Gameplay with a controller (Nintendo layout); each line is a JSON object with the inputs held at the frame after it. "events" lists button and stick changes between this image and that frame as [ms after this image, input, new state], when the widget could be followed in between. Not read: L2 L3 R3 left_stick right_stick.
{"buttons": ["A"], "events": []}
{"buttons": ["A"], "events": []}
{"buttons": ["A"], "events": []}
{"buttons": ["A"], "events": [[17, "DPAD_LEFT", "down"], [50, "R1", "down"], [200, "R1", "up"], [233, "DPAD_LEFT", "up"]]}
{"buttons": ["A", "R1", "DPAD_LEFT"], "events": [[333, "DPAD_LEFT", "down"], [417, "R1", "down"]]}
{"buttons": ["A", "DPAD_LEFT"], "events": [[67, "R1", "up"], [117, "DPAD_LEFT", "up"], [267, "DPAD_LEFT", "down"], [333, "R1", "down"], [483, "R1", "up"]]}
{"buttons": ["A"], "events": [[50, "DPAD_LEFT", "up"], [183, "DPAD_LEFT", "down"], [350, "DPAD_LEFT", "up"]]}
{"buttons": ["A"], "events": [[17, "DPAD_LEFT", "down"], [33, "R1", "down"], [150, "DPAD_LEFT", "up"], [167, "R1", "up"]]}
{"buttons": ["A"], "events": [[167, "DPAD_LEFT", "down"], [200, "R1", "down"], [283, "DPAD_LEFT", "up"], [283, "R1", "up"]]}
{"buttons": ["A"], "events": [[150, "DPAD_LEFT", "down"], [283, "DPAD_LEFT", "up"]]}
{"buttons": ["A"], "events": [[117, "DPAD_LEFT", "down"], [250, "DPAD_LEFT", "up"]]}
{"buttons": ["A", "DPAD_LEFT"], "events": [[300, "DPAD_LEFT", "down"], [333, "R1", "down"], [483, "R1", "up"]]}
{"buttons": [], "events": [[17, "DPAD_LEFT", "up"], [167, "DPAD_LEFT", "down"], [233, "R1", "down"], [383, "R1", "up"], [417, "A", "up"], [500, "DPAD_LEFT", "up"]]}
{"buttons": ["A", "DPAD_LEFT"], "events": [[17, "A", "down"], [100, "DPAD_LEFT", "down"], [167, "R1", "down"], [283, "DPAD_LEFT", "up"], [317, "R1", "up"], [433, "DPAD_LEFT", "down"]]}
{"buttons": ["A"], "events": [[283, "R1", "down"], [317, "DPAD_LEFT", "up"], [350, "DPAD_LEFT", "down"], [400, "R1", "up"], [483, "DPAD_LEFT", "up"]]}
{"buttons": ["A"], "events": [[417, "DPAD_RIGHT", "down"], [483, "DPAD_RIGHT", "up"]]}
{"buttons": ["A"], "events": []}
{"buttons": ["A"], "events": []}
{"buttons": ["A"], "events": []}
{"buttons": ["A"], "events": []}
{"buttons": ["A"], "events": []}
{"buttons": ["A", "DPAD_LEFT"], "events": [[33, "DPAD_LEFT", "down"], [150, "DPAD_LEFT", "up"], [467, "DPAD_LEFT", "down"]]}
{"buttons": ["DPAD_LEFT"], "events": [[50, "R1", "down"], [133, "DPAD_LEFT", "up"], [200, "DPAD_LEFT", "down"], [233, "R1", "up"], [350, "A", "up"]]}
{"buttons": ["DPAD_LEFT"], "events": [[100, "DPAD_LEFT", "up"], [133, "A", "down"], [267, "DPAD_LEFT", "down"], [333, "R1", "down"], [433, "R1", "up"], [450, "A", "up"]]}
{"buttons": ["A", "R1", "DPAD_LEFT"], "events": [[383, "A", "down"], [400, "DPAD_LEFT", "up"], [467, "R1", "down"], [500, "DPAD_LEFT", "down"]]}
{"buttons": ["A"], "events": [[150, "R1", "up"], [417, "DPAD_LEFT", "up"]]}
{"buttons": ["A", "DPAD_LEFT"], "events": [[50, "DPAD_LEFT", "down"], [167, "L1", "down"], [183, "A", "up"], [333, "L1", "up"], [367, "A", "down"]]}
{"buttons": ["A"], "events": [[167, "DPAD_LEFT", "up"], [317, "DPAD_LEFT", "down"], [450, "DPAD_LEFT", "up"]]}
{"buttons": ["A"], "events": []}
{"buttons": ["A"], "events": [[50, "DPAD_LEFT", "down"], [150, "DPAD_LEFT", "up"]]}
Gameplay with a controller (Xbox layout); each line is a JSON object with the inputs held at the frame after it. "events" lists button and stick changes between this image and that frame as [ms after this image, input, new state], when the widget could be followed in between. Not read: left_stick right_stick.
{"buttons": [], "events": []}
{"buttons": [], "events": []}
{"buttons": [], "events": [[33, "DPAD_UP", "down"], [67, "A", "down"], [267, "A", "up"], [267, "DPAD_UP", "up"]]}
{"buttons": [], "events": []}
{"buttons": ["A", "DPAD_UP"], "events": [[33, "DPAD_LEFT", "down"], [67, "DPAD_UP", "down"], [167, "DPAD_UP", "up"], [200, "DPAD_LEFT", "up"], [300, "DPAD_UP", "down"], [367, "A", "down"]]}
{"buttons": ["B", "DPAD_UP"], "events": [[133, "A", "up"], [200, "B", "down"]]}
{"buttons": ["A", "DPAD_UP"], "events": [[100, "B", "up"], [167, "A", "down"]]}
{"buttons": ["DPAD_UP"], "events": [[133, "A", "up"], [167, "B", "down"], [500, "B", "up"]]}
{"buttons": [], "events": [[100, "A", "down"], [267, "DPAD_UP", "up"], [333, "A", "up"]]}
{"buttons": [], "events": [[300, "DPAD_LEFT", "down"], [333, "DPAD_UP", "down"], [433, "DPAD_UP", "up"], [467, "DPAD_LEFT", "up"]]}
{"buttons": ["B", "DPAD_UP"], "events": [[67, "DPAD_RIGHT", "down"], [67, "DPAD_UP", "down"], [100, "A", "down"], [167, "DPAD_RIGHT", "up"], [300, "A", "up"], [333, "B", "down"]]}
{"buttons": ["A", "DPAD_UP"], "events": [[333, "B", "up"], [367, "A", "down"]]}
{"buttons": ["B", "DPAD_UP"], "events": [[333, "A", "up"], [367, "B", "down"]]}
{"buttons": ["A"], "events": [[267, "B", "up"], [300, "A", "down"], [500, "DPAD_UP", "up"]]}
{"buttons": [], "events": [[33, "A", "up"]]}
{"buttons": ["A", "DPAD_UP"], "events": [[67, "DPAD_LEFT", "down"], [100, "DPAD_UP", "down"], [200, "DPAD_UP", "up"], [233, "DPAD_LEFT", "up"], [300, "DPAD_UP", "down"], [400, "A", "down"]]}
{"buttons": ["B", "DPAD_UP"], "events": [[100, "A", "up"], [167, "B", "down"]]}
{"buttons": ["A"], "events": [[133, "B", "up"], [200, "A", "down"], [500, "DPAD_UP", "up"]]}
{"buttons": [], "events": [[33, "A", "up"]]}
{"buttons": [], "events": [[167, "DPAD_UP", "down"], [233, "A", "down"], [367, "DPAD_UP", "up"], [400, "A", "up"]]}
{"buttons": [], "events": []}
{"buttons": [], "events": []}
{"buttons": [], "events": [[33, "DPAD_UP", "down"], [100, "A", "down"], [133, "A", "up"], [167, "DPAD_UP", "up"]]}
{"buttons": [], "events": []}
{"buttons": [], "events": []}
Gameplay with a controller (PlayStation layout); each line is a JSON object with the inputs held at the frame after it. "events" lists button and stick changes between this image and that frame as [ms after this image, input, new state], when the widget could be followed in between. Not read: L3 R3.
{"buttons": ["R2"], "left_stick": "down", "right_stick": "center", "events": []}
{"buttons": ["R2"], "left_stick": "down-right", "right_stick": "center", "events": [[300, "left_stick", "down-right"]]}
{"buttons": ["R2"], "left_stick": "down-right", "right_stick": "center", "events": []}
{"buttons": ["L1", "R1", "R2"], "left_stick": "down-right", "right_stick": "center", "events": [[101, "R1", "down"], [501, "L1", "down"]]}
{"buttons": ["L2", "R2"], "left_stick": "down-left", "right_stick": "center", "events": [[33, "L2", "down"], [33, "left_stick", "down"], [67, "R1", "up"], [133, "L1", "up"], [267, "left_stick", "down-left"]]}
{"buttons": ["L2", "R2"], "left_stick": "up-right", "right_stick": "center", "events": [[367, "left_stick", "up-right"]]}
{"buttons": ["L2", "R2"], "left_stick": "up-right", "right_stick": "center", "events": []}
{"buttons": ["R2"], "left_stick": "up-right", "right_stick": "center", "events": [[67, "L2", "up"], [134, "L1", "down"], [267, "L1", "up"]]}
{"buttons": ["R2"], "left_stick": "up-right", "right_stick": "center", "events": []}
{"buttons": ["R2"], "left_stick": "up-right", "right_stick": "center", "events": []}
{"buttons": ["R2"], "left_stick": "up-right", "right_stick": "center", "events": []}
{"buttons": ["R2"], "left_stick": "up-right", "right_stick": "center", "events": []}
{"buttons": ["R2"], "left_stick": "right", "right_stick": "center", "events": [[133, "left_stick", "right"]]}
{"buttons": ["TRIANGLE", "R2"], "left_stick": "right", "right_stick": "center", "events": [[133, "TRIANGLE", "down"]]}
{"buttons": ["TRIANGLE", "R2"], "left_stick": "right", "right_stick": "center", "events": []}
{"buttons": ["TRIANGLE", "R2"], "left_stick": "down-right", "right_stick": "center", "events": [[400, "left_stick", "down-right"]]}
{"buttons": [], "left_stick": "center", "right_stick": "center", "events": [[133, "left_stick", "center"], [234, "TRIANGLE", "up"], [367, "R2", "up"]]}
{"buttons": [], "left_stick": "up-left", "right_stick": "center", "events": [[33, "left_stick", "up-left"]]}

++++

Your objective: Write only the number of lines above that contain "after".

Exercise result: 3